Steinmann provides the bibliographical information for Beyer’s report (as does Larson on his web site): David W. Beyer, “Josephus Reexamined: Unraveling the Twenty-Second Year of Tiberius” (Annual Meeting of the Society of Biblical Literature, November 19, 1995).  Steinmann also adds: “Moreover, the Niese edition of Josephus lists ‘twenty-second year’ as the reading in the Latin version of Josephus (produced in the fourth to sixth centuries), and notes that as early as the sixteenth century Joseph Scaliger had proposed this as the correct reading…Niese’s edition is the only widely available critical text of Josephus. Unfortunately, it is based on only a few manuscripts (five in this part of Antiquities). The Latin version is usually characterized as following the Greek original very closely.”

Beyer’s point was that no edition of Josephus (specifically, Antiquities 18.106) prior to 1544 said that Herod Philip died in the twentieth year of Tiberius after a reign of thirty-seven years.  Rather, all but three of the pre-1544 editions said that Herod Philip died in the twenty-second year of Tiberius (and I do not know what those three editions said, only that they did not claim that Herod Philip died in the twentieth year of Tiberius).  How does this relate to the date of Herod’s death?  The twentieth year of Tiberius was 33/34 C.E.  Herod Philip reigned for thirty-seven years.  Thirty-seven years earlier than 33 B.C.E. was 4 B.C.E.  If Herod Philip died in the twentieth year of Tiberius (assumed to be 33 C.E.) and ruled for thirty-seven years, then his reign began in 4 B.C.E., and the assumption is that Herod Philip began his reign right after Herod the Great died, meaning that Herod the Great died in 4 B.C.E.  But suppose that Herod Philip died in the twenty-second year of Tiberius?  In that case, Herod Philip began his reign two years later than 4 B.C.E., in 1 B.C.E. (assuming that the twenty-second year of Tiberius was 36 C.E.).  In the 1 B.C.E. scenario, as in the 4 B.C.E. scenario, the assumption is that Herod Philip began his reign after the death of Herod the Great.  (As far as the variants on the length of Philip’s reign are concerned—-that Philip reigned for thirty-two years or thirty-six years—-those place the beginning of Philip’s reign even later than 4 B.C.E. and 1 B.C.E., in the C.E. range.)

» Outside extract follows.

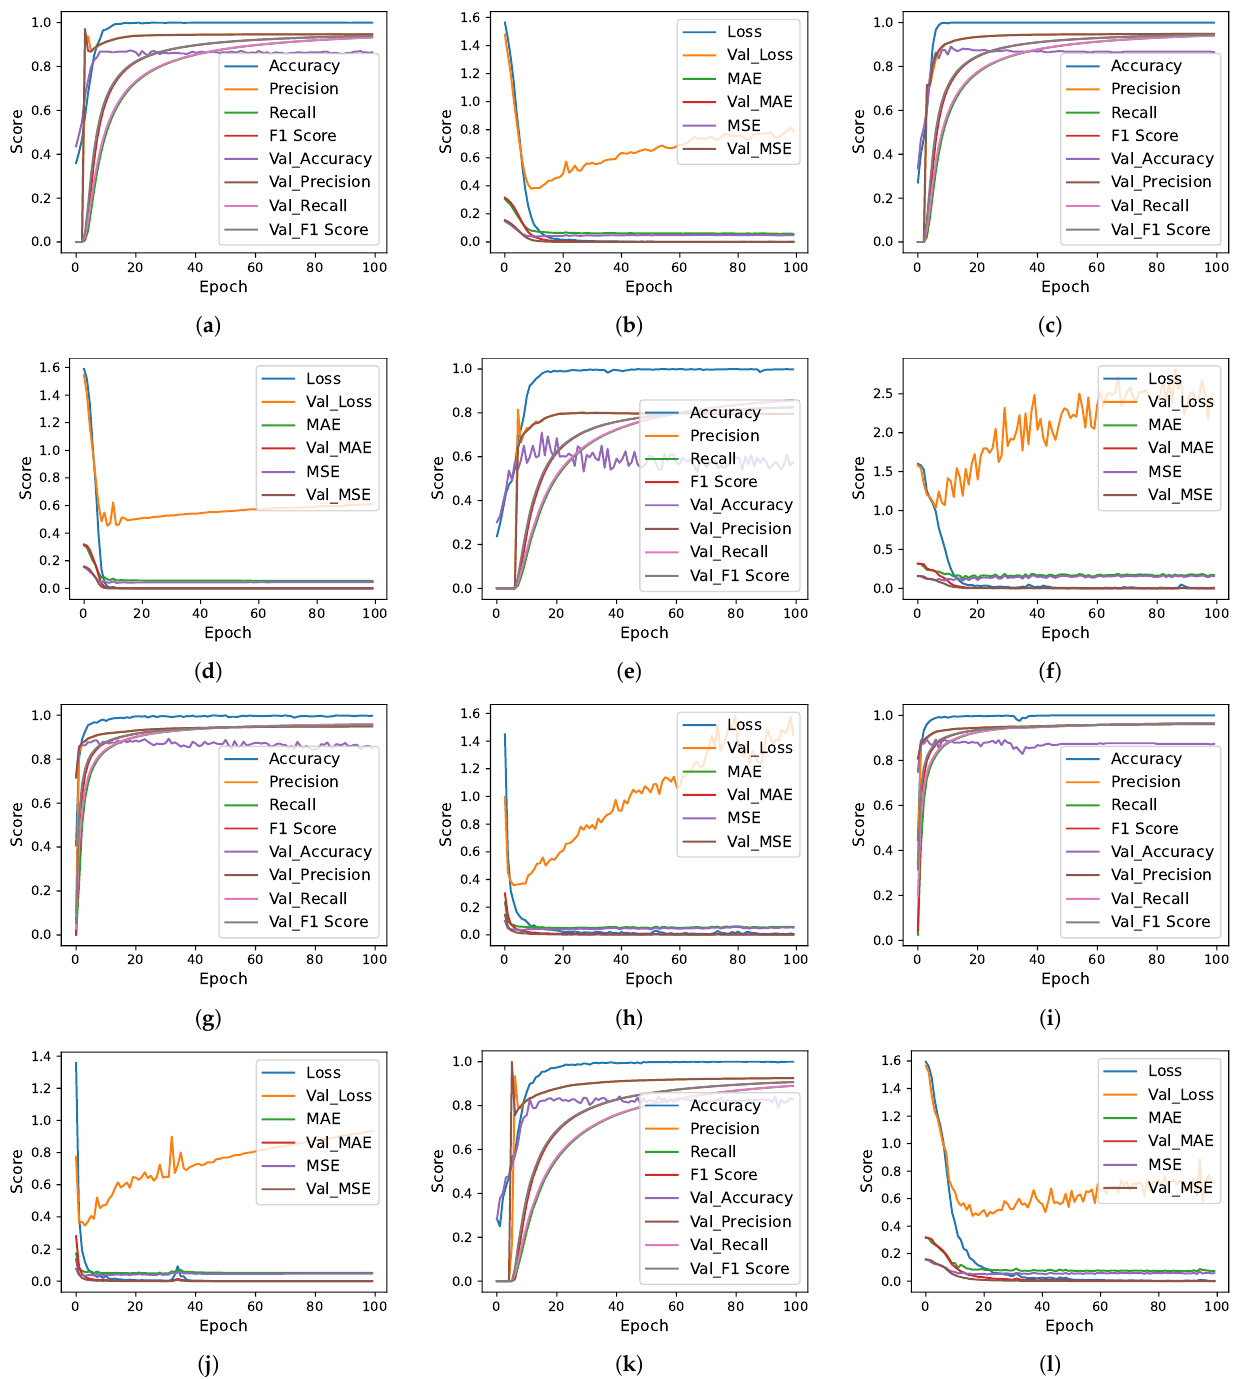
Figure 7. Deep learning models per epochs evaluation scores using BiDFE and BFE. ( a ) CNN accuracy using BFE, ( b ) CNN loss using BFE, ( c ) CNN-LSTM accuracy using BFE, ( d ) CNN-LSTM loss using BFE, ( e ) LSTM accuracy using BFE, ( f ) LSTM loss using BFE, ( g ) CNN accuracy using BiDFE, ( h ) CNN loss using BiDFE, ( i ) CNN-LSTM accuracy using BiDFE, ( j ) CNN-LSTM loss using BiDFE, ( k ) LSTM accuracy using BiDFE and ( l ) LSTM loss using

Steinmann notes, however, that the “twenty-second year of Tiberius” reading “is not based on any reading in any Greek manuscript of Josephus.”  I interpret that to mean that no Greek manuscript that we have for Antiquities 18.106 supports a 1 B.C.E. date for Herod’s death.  And, if the Flavius Josephus Home Page is correct, we have Greek manuscripts that pre-date 1544:

“The oldest manuscripts of the works of Josephus in their original language of Greek date to the tenth and eleventh centuries…The Jewish Antiquities, because of its length, was transmitted in two parts; the best texts for the first half (Antiquities Books 1 to 10) are Codex Regius Parisinus (fourteenth century) and Codex Oxoniensis (fifteenth century); the best texts for the second half (Antiquities Books 11 to 20) are Codex Palatinus (ninth or tenth century) and Codex Ambrosianus…”

So I think that more work needs to be done before we attribute a 4 B.C.E. date for Herod’s death to a copy error made in 1544.  What do the Greek manuscripts have for Antiquities 18.106, and what is the date of those manuscripts?  I wonder if Beyer interacts with that issue.  I know that the Greek text for Josephus on my BibleWorks is based on the 1890 Niese edition, and it had the twentieth year of Tiberius (the 4 B.C.E. date).  I’m curious: On what manuscripts was the Niese edition basing this?

I am not dogmatic that Antiquities 18.106 absolutely has to say that Herod Philip died in the twentieth year of Tiberius, as opposed to the twenty-second year.  I’m just leery about how Larson conveyed the issue.  And, interestingly, Steinmann ultimately argues that Herod Philip could have begun his reign in 4 B.C.E. rather than 1 B.C.E., the same way that Steinmann says that Archelaus and Antipas began their reigns—-while Herod the Great was still alive.